The base will always push too far
The business community and the GOP used to be in rough alignment, but that alignment has been coming out of skew more and more in recent years, for the simple reason that radicalism (fueled by right-wing media) has taken over the party and pushed it to extremes that end up blowing up in its face. One of the truisms of American politics is that, as hapless as the Democrats are, Republicans will eventually overreach and step on a rake.
It happened with the health care bill. And it’s happening around environmental policy as well.
The first example, which remains a source of tension between Pruitt and the base, is EPA’s endangerment finding on carbon dioxide, a compilation of scientific evidence showing that carbon dioxide threatens public health. Completed under Obama, it set in motion EPA’s regulations on greenhouse gases.
Industry (except for some of the more extreme coal elements), does not want Pruitt to go after the endangerment finding. It would be a very loud and public fight over basic climate science, which, outside of the fever swamps, is generally seen as a losing battle for the right. Plus, from industry’s perspective, it’s a culture-war distraction. Most of the regs industry cares about can be weakened or delayed with the endangerment finding in place; they’d rather EPA get to work on those, quietly.
But the ideologues, the ones who have waged committed war against climate science for decades, want the confrontation. They want the US government to proclaim itself on their side. They want to win the culture war. And they will be stoked by right-wing media to feel outraged and aggrieved until they get that confrontation.
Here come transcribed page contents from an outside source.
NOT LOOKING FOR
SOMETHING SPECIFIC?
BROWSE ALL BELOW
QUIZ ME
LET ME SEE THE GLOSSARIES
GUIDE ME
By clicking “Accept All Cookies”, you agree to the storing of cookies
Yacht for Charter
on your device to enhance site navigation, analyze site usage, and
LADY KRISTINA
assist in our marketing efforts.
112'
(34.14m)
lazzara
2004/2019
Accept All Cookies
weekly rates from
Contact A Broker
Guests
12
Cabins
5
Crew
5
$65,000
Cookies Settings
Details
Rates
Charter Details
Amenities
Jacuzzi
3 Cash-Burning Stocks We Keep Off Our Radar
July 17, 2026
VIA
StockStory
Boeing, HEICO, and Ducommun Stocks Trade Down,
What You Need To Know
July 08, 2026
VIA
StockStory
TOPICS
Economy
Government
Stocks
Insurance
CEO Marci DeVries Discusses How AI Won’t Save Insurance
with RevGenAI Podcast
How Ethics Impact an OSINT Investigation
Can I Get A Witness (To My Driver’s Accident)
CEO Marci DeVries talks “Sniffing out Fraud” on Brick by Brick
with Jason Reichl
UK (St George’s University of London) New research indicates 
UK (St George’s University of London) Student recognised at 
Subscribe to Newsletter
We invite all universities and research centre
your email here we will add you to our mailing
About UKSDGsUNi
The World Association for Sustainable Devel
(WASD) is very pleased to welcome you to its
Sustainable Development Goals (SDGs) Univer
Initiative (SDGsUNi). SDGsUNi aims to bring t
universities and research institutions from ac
Similarly, most of the business community (even oil companies like Exxon) did not want to withdraw from the Paris climate agreement. They understood that it imposed no real legal obligations or penalties, that the issue was mostly symbolic — again, a culture-war distraction, likely to attract unwelcome attention to Trump’s regulatory agenda.
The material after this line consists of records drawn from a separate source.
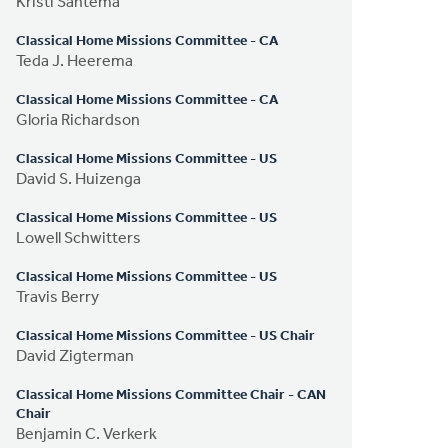
Kristi Santema
Classical Home Missions Committee - CA
Teda J. Heerema
Classical Home Missions Committee - CA
Gloria Richardson
Classical Home Missions Committee - US
David S. Huizenga
Classical Home Missions Committee - US
Lowell Schwitters
Classical Home Missions Committee - US
Travis Berry
Classical Home Missions Committee - US Chair
David Zigterman
Classical Home Missions Committee Chair - CAN
Chair
Benjamin C. Verkerk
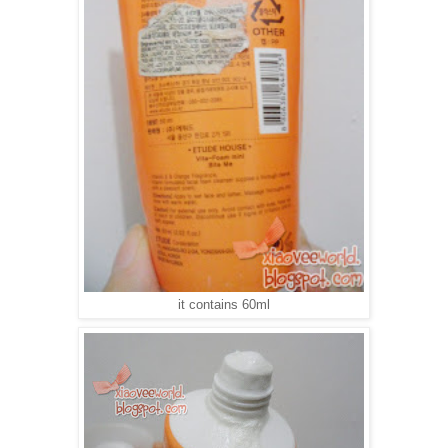
it contains 60ml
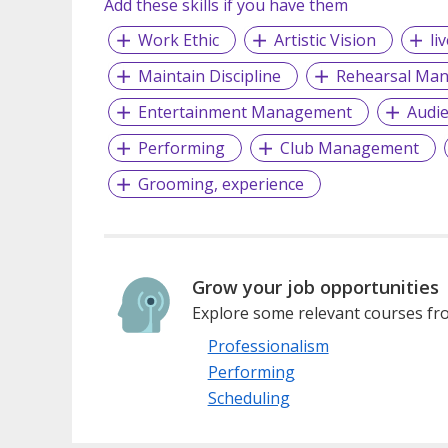
Add these skills if you have them
Work Ethic
Artistic Vision
li
Maintain Discipline
Rehearsal Ma
Entertainment Management
Audi
Performing
Club Management
Grooming, experience
Grow your job opportunities
Explore some relevant courses fro
Professionalism
Performing
Scheduling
But the ideologues — the nationalists who can’t say “Paris” without spitting, the hardcore climate change denialists — wanted the confrontation. They wanted the culture-war win, the symbolic screw-you to elites and globalists. Pruitt, a true creature of the right, was one of the greatest proponents of pulling out.
And he got to Trump, who has now cemented his status as an international pariah.
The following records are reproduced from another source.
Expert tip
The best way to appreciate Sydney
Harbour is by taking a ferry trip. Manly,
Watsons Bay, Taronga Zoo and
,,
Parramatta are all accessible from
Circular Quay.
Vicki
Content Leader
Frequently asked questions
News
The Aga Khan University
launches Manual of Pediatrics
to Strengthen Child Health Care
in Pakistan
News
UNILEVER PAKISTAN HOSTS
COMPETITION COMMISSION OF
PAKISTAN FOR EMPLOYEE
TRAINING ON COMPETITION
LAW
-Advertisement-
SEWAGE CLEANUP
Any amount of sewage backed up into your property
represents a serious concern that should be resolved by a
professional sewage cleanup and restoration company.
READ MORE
In both cases — and a dozen more examples could be drawn from various parts of the GOP agenda — the fervid passions and resentments of the GOP base have pushed the party’s policy agenda beyond even what the party hacks and plutocrats want, to the party’s political detriment.
Trump and Pruitt are the GOP
Trump is notorious for being unable to communicate rationally with people who disagree with him, and for being unable to avoid dumb symbolic fights that get him in trouble to no practical advantage.
In both respects, he’s not that different from today’s GOP writ large. Over the past few decades, the conservative base has become so thoroughly hived off from mainstream institutions and media that it effectively lives in a parallel universe, increasingly unable to communicate with those outside the bubble or to restrain its most extreme impulses.
Trump, Pruitt, and today’s GOP are the inevitable outcome of that process, which has been unfolding right under our noses. It got bad under Gingrich, worse under the reign of George W. Bush, and utterly out of control under Obama. In health care policy, tax policy, and environmental policy, the intellectual foundation has rotted away. What remains is will to power, the raw impulse to degrade and destroy anything liberals support, and the belief that hesitation or circumspection amounts to treachery.
Of course Pruitt operates in secret, counseled by industry and ideologues, unwilling and unable to engage the broader public. He is a Republican in 2017.